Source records
-.-.-

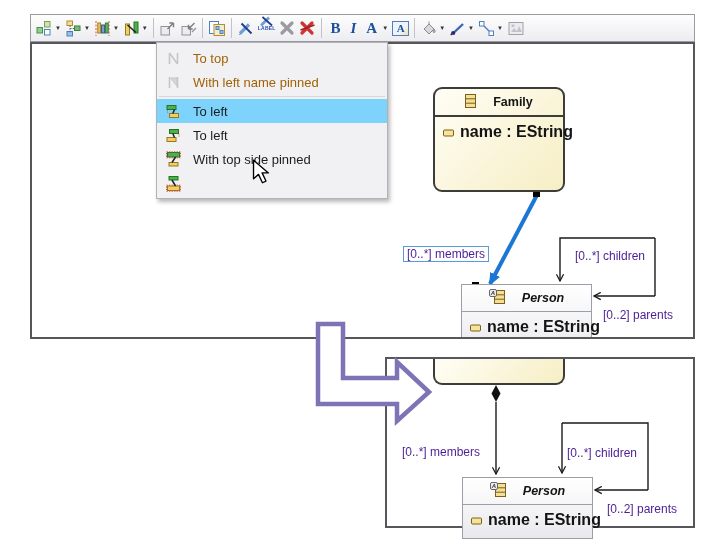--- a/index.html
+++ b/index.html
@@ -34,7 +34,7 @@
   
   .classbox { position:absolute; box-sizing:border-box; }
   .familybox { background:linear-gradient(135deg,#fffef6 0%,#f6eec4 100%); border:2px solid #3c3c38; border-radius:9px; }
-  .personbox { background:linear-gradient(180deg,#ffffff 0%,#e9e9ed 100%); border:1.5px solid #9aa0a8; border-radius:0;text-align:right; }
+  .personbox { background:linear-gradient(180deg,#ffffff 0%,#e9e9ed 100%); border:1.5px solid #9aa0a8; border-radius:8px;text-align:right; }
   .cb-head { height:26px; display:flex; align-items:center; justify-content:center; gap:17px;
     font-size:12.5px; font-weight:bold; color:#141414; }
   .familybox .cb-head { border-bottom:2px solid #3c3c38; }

-.-.-

_Work to be completed:_
Copy all of the entries verbatim, leaving out any pictures they contain.

_Expected output:_
--- a/index.html
+++ b/index.html
@@ -34,7 +34,7 @@
   
   .classbox { position:absolute; box-sizing:border-box; }
   .familybox { background:linear-gradient(135deg,#fffef6 0%,#f6eec4 100%); border:2px solid #3c3c38; border-radius:9px; }
-  .personbox { background:linear-gradient(180deg,#ffffff 0%,#e9e9ed 100%); border:1.5px solid #9aa0a8; border-radius:0;text-align:right; }
+  .personbox { background:linear-gradient(180deg,#ffffff 0%,#e9e9ed 100%); border:1.5px solid #9aa0a8; border-radius:8px;text-align:right; }
   .cb-head { height:26px; display:flex; align-items:center; justify-content:center; gap:17px;
     font-size:12.5px; font-weight:bold; color:#141414; }
   .familybox .cb-head { border-bottom:2px solid #3c3c38; }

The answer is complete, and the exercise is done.